Education Ministry proposal for classes in Romani language, culture

The Education Ministry has proposed introducing lessons in Romani language and culture in schools, to encourage Roma pupils and foster greater integration in society. The plan, reported this week by the newspaper Lidové noviny, is still in the early stages – the ministry is about to launch a pilot project in a number of schools. But it’s been welcomed by NGOs working to improve educational standards among the Roma.

Romani language and culture does not feature on the mainstream Czech school curriculum. A group of enlightened Education Ministry officials want to change that, and have chosen several schools with high percentages of Romani pupils for a pilot project.

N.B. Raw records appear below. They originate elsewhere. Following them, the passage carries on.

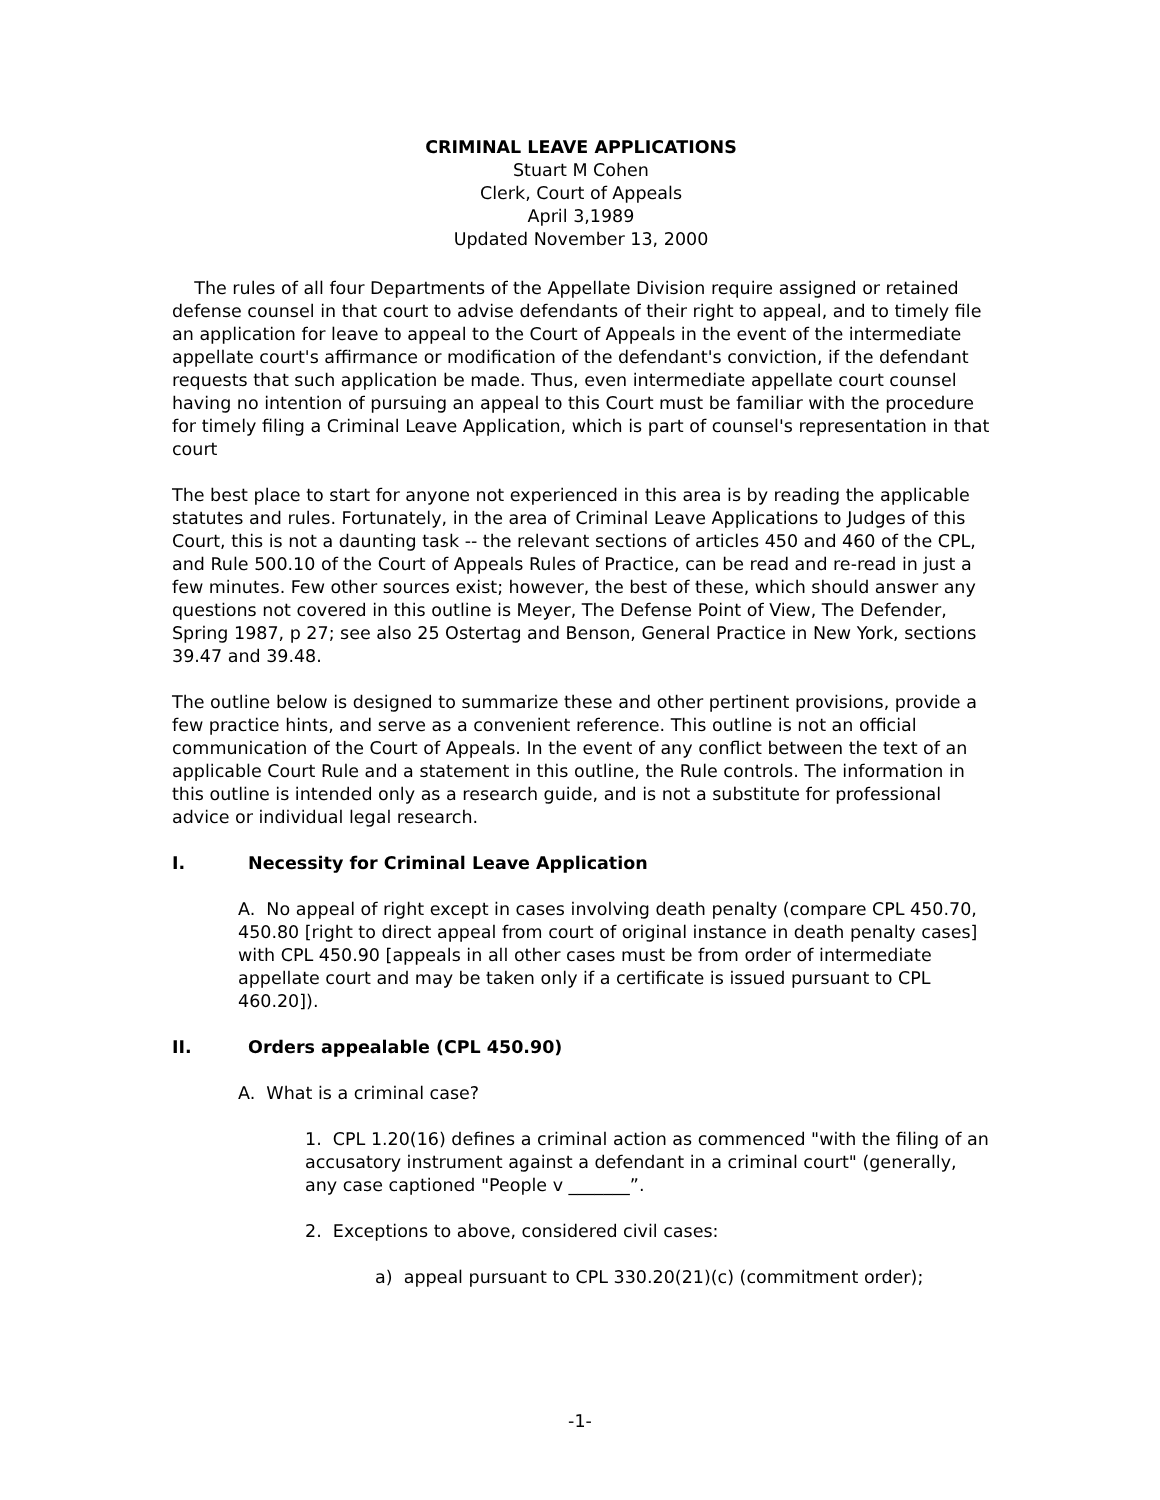CRIMINAL LEAVE APPLICATIONS
Stuart M Cohen
Clerk, Court of Appeals
April 3,1989
Updated November 13, 2000
The rules of all four Departments of the Appellate Division require assigned or retained defense counsel in that court to advise defendants of their right to appeal, and to timely file an application for leave to appeal to the Court of Appeals in the event of the intermediate appellate court's affirmance or modification of the defendant's conviction, if the defendant requests that such application be made. Thus, even intermediate appellate court counsel having no intention of pursuing an appeal to this Court must be familiar with the procedure for timely filing a Criminal Leave Application, which is part of counsel's representation in that court
The best place to start for anyone not experienced in this area is by reading the applicable statutes and rules. Fortunately, in the area of Criminal Leave Applications to Judges of this Court, this is not a daunting task -- the relevant sections of articles 450 and 460 of the CPL, and Rule 500.10 of the Court of Appeals Rules of Practice, can be read and re-read in just a few minutes. Few other sources exist; however, the best of these, which should answer any questions not covered in this outline is Meyer, The Defense Point of View, The Defender, Spring 1987, p 27; see also 25 Ostertag and Benson, General Practice in New York, sections 39.47 and 39.48.
The outline below is designed to summarize these and other pertinent provisions, provide a few practice hints, and serve as a convenient reference. This outline is not an official communication of the Court of Appeals. In the event of any conflict between the text of an applicable Court Rule and a statement in this outline, the Rule controls. The information in this outline is intended only as a research guide, and is not a substitute for professional advice or individual legal research.
I. Necessity for Criminal Leave Application
A. No appeal of right except in cases involving death penalty (compare CPL 450.70, 450.80 [right to direct appeal from court of original instance in death penalty cases] with CPL 450.90 [appeals in all other cases must be from order of intermediate appellate court and may be taken only if a certificate is issued pursuant to CPL 460.20]).
II. Orders appealable (CPL 450.90)
A. What is a criminal case?
1. CPL 1.20(16) defines a criminal action as commenced "with the filing of an accusatory instrument against a defendant in a criminal court" (generally, any case captioned "People v _______”.
2. Exceptions to above, considered civil cases:
a) appeal pursuant to CPL 330.20(21)(c) (commitment order);
-1-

Under the scheme, pupils will be able to choose a voluntary class in Romani language, history and culture.

The scheme is not meant solely for Roma pupils to become more aware of their own culture; the Education Ministry wants the classes to be available to non-Roma children as well. The ministry believes if white children learn more about their classmates’ background, it will contribute towards breaking down the barriers in Czech society between Roma and the majority.

It’s an ambitious goal and one that has already been welcomed by NGOs working to improve educational standards among the Roma. However it’s not clear how much success the initiative will enjoy in practice.

There are an estimated 250,000 Roma living in the Czech Republic, but it’s a community defined by all the usual hallmarks of social exclusion; high unemployment, poor health, shorter life expectancy, and low educational standards. Successive governments have tried to counter the latter problem, with little success.

Many Romani children still end up in inferior schools for children with learning difficulties. Those that manage to stay in the regular educational system often find themselves attending all-Roma schools, as white parents will take their children out of those facilities that are perceived as ‘gypsy schools’.